» AVAILABLE DATA
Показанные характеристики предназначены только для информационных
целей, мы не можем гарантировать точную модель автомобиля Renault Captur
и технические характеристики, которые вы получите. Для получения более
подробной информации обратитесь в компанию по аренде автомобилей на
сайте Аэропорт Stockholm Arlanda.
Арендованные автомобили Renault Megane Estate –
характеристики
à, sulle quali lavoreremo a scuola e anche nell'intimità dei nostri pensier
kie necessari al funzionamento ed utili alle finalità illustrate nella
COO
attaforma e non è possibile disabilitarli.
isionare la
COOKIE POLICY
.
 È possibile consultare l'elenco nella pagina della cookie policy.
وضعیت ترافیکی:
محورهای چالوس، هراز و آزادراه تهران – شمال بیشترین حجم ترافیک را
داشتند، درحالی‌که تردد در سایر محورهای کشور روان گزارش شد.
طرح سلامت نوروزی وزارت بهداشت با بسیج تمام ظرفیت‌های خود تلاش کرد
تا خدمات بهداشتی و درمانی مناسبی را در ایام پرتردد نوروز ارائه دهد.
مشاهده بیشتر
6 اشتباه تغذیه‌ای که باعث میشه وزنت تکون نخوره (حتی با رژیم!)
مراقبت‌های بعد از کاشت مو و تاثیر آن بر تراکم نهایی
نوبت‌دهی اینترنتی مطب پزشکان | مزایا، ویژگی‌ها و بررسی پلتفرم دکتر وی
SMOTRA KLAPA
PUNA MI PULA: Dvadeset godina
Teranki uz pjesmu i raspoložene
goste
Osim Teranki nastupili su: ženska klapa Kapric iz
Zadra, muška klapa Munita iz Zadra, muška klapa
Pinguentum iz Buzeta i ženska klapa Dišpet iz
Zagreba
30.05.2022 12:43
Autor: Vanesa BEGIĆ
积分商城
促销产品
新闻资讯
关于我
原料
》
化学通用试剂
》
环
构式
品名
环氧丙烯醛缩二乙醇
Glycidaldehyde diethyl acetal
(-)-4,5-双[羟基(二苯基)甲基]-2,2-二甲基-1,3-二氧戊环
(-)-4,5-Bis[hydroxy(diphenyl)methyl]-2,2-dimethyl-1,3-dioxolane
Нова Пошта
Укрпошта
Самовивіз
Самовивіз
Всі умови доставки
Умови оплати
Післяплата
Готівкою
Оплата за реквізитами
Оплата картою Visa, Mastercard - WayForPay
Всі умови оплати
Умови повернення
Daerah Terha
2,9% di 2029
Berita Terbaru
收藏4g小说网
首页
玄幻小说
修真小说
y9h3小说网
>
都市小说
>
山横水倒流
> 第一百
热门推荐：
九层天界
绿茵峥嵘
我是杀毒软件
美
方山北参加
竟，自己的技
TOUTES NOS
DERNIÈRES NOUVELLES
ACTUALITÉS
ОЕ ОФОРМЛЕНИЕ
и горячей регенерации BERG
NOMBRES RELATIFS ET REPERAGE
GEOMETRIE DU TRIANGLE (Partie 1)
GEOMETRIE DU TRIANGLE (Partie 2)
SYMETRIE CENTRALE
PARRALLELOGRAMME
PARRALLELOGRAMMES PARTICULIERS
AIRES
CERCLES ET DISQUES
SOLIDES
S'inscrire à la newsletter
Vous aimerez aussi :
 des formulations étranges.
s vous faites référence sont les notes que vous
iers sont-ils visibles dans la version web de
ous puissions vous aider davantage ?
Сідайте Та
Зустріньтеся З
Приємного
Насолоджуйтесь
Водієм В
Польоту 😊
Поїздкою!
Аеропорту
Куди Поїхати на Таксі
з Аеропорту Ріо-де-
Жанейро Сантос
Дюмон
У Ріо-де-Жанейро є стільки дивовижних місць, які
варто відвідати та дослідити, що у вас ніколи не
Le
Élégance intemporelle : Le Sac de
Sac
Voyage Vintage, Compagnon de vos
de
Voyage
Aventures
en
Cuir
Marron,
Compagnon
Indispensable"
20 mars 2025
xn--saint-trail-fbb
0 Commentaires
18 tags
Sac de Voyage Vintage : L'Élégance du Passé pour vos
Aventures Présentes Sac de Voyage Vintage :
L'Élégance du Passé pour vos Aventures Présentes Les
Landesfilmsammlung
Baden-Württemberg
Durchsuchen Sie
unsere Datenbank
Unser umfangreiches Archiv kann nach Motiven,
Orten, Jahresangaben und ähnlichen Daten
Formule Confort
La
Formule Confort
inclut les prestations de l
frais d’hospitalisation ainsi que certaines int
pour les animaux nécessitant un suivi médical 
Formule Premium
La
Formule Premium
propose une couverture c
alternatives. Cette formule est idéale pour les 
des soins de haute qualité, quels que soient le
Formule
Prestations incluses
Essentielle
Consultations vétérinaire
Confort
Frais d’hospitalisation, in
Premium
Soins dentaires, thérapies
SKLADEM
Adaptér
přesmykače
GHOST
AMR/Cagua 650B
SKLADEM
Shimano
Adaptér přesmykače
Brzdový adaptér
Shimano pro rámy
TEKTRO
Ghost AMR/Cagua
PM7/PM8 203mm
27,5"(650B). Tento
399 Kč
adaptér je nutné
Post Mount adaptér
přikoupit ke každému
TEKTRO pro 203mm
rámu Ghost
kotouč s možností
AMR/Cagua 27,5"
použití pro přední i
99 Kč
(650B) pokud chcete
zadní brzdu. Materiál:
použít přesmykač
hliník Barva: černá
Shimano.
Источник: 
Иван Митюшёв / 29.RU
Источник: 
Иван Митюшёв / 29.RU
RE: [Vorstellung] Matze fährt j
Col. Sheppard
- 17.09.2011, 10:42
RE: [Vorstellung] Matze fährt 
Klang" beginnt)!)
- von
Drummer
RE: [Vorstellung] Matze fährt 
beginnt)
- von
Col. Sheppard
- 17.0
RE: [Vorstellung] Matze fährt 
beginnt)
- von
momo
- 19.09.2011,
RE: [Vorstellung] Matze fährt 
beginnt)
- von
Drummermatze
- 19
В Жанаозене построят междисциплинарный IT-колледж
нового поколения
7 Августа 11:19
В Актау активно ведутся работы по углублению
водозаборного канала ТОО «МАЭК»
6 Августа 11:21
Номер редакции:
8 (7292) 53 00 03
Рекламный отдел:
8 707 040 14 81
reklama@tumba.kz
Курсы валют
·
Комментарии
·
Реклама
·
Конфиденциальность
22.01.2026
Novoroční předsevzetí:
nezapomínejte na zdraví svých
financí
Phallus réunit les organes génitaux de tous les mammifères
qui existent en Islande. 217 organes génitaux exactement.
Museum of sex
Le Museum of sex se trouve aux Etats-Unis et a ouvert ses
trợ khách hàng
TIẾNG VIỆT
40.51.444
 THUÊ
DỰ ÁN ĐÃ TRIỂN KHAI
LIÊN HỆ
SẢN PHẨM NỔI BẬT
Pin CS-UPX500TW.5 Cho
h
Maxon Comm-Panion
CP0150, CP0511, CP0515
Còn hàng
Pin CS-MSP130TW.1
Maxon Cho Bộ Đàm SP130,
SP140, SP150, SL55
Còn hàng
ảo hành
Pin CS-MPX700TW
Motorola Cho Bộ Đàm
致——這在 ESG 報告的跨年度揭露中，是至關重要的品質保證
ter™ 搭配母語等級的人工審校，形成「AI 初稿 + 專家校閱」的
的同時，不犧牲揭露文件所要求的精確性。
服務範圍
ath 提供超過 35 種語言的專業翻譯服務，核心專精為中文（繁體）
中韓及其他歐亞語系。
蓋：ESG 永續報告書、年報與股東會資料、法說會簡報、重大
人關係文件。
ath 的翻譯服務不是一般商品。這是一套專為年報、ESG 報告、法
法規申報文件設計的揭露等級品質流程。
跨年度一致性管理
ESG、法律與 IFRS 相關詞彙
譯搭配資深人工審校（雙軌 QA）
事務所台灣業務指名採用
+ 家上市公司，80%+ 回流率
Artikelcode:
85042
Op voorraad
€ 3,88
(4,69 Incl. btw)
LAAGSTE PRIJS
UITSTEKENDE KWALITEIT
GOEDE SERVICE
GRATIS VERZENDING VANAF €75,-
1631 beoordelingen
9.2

» YOUR GOAL
Reproduce the lines of the entries verbatim, from the start of the entries through the line containing "6 اشتباه تغذیه‌ای", with both ends included.

» RESPONSE TO THE TASK
Показанные характеристики предназначены только для информационных
целей, мы не можем гарантировать точную модель автомобиля Renault Captur
и технические характеристики, которые вы получите. Для получения более
подробной информации обратитесь в компанию по аренде автомобилей на
сайте Аэропорт Stockholm Arlanda.
Арендованные автомобили Renault Megane Estate –
характеристики
à, sulle quali lavoreremo a scuola e anche nell'intimità dei nostri pensier
kie necessari al funzionamento ed utili alle finalità illustrate nella
COO
attaforma e non è possibile disabilitarli.
isionare la
COOKIE POLICY
.
 È possibile consultare l'elenco nella pagina della cookie policy.
وضعیت ترافیکی:
محورهای چالوس، هراز و آزادراه تهران – شمال بیشترین حجم ترافیک را
داشتند، درحالی‌که تردد در سایر محورهای کشور روان گزارش شد.
طرح سلامت نوروزی وزارت بهداشت با بسیج تمام ظرفیت‌های خود تلاش کرد
تا خدمات بهداشتی و درمانی مناسبی را در ایام پرتردد نوروز ارائه دهد.
مشاهده بیشتر
6 اشتباه تغذیه‌ای که باعث میشه وزنت تکون نخوره (حتی با رژیم!)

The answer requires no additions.